海外の日本食レストランが急増している
外務省と農水省によると、海外の日本食レストランは2013年3月時点で約5万5000店。2006年の約2万4000店から倍増した。地域別に最も多いのは、アジアの約2万7000店で、北米の約1万7000店、欧州の約5500店、中南米の約2900店と続く。日本貿易振興機構(JETRO)などの調査では、外国人が最も好きな外国料理は日本料理で、外国人観光客が来日前に最も期待するのは日本食だという。
世界の食の市場規模(外食と加工食の合計)は現在340兆円とされる。農水省は、これが2020年には680兆円に倍増すると予想する。とりわけ中国、インドを含むアジアは現在の82兆円が229兆円と、約3倍に拡大すると見込んでいる。
このため、食品メーカーや外食関連産業などで組織する「日本食レストラン海外普及推進機構」は、「食材の大口ユーザーでもある海外の日本食レストランの発展とともに、日本産食材の利用拡大を図ることは輸出促進にとっても重要だ」と指摘する。
同推進機構の茂木友三郎理事長(キッコーマン取締役名誉会長)は「日本の食文化は食材、調理法にとどまらず、器や調度、建築、華道や茶道に代表される精神性、美意識など日本の文化そのものを反映している。
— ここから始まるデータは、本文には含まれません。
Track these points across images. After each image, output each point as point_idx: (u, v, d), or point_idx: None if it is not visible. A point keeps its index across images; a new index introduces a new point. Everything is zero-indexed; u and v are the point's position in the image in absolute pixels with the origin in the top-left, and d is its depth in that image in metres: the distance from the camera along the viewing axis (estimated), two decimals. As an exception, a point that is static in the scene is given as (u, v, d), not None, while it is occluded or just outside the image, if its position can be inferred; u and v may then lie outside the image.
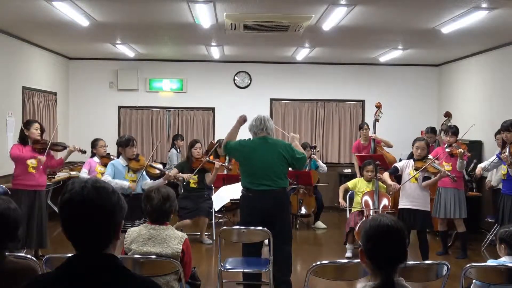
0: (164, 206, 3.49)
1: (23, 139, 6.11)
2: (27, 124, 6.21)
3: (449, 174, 5.87)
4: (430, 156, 6.09)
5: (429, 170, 5.82)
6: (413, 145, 6.05)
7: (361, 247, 2.16)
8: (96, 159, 6.94)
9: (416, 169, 5.84)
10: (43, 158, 6.06)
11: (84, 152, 6.61)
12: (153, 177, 6.28)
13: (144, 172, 6.01)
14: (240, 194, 5.15)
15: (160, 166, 6.54)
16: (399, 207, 6.06)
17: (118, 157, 6.08)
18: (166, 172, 6.35)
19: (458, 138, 6.68)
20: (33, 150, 6.08)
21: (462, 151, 6.27)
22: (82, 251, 1.70)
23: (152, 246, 3.42)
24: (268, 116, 5.15)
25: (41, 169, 6.12)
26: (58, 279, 1.67)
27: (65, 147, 6.40)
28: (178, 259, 3.42)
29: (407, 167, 5.97)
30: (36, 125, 6.17)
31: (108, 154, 6.89)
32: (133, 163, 5.94)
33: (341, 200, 6.96)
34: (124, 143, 5.94)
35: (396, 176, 6.12)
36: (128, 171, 5.88)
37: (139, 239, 3.45)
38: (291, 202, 6.57)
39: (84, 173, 6.81)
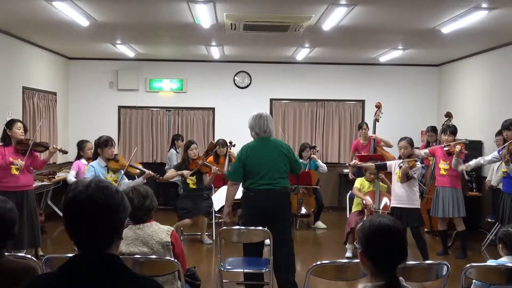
0: (145, 204, 3.44)
1: (4, 139, 5.92)
2: (9, 123, 6.00)
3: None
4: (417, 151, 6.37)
5: (410, 165, 5.98)
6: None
7: (361, 249, 2.13)
8: (83, 161, 6.85)
9: (399, 167, 6.03)
10: (21, 162, 5.83)
11: (66, 152, 6.45)
12: (133, 176, 6.23)
13: (122, 172, 6.00)
14: (241, 195, 5.13)
15: (140, 166, 6.45)
16: (391, 206, 6.21)
17: (95, 158, 5.99)
18: (146, 171, 6.21)
19: (456, 138, 6.73)
20: (15, 151, 5.91)
21: (459, 148, 6.31)
22: (85, 250, 1.70)
23: (142, 245, 3.40)
24: (269, 116, 5.08)
25: (24, 169, 5.92)
26: (60, 279, 1.68)
27: (47, 148, 6.19)
28: (169, 251, 3.42)
29: (395, 167, 6.13)
30: (19, 124, 5.97)
31: None
32: (112, 163, 5.92)
33: (366, 200, 6.58)
34: (103, 144, 5.92)
35: (387, 174, 6.37)
36: (108, 172, 5.86)
37: (126, 241, 3.41)
38: (291, 202, 6.53)
39: (72, 176, 6.63)
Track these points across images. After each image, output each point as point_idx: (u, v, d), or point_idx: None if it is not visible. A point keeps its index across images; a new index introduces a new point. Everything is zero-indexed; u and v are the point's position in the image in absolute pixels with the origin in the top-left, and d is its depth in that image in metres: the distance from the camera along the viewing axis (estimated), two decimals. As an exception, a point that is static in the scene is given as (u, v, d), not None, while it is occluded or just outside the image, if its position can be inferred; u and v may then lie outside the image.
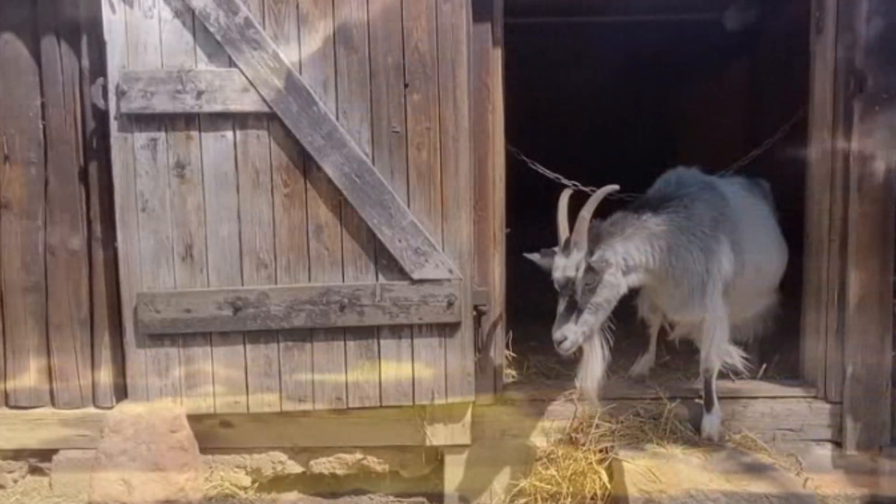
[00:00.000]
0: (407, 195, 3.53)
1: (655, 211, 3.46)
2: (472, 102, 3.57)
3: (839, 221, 3.67)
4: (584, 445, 3.58)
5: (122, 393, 3.67)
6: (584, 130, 7.53)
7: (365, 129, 3.51)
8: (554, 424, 3.74)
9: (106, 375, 3.74)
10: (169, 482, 3.42)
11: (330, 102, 3.49)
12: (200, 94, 3.43)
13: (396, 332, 3.58)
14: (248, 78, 3.43)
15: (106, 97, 3.49)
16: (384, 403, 3.61)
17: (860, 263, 3.62)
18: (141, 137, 3.47)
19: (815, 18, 3.73)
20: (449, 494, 3.76)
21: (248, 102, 3.45)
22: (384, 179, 3.50)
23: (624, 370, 4.09)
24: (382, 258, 3.54)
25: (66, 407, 3.76)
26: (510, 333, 4.02)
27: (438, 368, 3.61)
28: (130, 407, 3.53)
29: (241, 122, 3.49)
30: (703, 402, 3.71)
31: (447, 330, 3.59)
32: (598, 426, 3.64)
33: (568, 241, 3.30)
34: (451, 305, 3.54)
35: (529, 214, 4.66)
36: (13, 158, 3.67)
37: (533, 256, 3.47)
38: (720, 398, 3.71)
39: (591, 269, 3.25)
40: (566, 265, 3.27)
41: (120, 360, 3.68)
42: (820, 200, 3.76)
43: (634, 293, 3.69)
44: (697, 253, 3.47)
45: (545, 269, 3.39)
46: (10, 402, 3.78)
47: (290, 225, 3.53)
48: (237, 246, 3.53)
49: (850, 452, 3.70)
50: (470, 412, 3.71)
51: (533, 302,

日本の食文化は我が国の優れた知的財産であり、世界に発信することで、その文化的・経済的価値を高めていくことが重要だ」と話している。
農水省など政府もTPPをにらみ、和食の海外展開で国内農水産物の輸出を増やすため、ユネスコの無形文化遺産登録をフル活用する方針だ。果たして狙い通りの成果を収めることができるのだろうか。